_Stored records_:
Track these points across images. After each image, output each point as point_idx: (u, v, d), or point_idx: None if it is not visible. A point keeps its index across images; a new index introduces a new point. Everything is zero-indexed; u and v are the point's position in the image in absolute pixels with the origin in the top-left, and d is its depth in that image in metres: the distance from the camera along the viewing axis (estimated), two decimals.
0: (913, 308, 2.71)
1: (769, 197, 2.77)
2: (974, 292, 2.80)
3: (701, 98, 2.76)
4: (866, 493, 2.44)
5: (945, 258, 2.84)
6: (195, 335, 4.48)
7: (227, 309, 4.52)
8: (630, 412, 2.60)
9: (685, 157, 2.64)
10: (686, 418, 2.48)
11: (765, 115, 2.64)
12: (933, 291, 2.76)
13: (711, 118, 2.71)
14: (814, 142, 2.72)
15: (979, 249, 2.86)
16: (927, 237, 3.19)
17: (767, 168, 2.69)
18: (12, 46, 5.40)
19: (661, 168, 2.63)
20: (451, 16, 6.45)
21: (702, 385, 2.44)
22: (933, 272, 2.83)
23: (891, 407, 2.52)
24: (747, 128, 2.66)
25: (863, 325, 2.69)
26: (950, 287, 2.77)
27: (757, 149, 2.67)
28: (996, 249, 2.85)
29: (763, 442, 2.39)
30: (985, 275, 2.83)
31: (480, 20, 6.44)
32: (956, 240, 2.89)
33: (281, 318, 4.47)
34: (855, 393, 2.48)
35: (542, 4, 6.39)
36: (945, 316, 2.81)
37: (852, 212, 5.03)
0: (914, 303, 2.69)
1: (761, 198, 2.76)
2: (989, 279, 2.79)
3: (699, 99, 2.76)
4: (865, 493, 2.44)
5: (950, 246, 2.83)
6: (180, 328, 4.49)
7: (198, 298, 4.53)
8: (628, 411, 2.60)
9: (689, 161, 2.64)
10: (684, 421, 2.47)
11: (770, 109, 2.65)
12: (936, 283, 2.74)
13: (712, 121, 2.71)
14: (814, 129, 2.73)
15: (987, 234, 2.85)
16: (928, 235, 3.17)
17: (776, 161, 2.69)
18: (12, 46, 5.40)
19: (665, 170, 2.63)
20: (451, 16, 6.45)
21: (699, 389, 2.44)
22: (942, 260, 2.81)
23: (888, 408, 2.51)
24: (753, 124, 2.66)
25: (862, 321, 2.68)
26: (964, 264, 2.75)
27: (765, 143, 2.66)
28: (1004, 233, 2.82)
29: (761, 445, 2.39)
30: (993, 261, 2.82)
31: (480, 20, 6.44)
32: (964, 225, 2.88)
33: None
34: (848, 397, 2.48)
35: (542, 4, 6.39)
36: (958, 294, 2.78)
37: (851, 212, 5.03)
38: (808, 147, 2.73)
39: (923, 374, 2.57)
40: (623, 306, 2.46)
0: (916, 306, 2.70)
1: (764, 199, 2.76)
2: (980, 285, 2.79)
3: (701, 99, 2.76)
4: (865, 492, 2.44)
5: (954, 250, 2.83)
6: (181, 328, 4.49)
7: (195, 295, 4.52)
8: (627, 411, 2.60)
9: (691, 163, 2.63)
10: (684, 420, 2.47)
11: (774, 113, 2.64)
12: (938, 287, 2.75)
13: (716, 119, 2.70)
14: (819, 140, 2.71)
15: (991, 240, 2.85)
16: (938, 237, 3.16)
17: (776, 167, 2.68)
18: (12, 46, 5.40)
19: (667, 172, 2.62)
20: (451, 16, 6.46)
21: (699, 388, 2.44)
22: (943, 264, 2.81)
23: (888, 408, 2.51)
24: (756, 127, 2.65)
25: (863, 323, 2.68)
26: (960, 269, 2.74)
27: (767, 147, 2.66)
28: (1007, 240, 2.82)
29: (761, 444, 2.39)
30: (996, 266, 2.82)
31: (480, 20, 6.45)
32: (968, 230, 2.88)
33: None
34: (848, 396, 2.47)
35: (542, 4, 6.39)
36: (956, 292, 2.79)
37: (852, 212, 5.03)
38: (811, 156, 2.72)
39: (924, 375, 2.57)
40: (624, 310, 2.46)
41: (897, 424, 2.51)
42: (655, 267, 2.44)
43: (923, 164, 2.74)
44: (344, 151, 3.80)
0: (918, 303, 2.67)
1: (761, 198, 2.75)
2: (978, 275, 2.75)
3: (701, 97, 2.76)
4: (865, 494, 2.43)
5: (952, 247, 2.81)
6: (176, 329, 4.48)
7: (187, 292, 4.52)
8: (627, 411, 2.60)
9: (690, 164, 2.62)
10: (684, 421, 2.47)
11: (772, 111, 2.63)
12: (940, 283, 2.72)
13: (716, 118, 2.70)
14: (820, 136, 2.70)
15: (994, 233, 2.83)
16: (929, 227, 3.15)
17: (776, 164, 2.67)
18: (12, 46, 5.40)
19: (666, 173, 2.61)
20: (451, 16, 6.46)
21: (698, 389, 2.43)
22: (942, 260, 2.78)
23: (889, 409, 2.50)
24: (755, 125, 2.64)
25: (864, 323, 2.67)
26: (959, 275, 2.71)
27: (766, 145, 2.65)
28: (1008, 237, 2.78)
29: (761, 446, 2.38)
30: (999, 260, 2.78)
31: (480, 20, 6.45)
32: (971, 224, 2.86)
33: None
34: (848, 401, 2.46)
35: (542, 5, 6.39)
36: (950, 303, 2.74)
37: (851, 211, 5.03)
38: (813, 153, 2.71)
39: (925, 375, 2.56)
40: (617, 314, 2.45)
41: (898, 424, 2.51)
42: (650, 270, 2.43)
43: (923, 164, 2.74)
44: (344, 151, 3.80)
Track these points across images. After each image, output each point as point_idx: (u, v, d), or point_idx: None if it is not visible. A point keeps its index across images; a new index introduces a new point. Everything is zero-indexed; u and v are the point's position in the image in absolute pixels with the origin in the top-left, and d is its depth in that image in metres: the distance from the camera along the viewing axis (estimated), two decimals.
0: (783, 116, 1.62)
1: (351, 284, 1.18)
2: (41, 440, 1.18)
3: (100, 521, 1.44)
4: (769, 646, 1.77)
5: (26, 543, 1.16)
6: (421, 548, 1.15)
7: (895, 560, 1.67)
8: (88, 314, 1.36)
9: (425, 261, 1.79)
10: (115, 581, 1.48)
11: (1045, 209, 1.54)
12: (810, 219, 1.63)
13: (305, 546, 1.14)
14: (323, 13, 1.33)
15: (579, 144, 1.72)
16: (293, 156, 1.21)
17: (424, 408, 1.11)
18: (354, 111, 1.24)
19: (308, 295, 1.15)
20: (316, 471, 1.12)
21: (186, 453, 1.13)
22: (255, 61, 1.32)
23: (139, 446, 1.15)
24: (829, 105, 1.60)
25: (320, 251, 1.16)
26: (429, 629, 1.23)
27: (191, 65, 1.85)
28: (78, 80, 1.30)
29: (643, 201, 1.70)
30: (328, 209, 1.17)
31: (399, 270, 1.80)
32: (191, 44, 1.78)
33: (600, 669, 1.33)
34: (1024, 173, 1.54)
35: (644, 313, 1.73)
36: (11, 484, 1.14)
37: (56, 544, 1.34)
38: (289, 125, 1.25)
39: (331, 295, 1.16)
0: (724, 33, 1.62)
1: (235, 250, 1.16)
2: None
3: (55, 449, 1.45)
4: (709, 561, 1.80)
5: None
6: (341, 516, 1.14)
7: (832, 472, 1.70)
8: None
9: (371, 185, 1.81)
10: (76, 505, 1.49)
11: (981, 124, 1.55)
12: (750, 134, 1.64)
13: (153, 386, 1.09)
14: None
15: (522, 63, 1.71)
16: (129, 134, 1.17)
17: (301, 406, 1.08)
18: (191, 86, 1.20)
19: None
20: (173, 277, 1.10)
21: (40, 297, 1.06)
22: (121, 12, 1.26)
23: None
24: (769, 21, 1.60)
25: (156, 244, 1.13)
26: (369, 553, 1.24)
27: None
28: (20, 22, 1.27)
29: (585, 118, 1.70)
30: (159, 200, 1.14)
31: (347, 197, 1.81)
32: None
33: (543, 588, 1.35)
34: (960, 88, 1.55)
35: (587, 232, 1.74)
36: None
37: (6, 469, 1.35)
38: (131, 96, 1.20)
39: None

_ASSIGNMENT_:
Your answer should consist only of the lines above between the line holding "1: (351, 284, 1.18)" and the line holding "22: (255, 61, 1.32)", inclusive, each transcribed exactly.

_ANSWER TO THIS EXERCISE_:
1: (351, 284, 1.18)
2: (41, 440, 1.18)
3: (100, 521, 1.44)
4: (769, 646, 1.77)
5: (26, 543, 1.16)
6: (421, 548, 1.15)
7: (895, 560, 1.67)
8: (88, 314, 1.36)
9: (425, 261, 1.79)
10: (115, 581, 1.48)
11: (1045, 209, 1.54)
12: (810, 219, 1.63)
13: (305, 546, 1.14)
14: (323, 13, 1.33)
15: (579, 144, 1.72)
16: (293, 156, 1.21)
17: (424, 408, 1.11)
18: (354, 111, 1.24)
19: (308, 295, 1.15)
20: (316, 471, 1.12)
21: (186, 453, 1.13)
22: (255, 61, 1.32)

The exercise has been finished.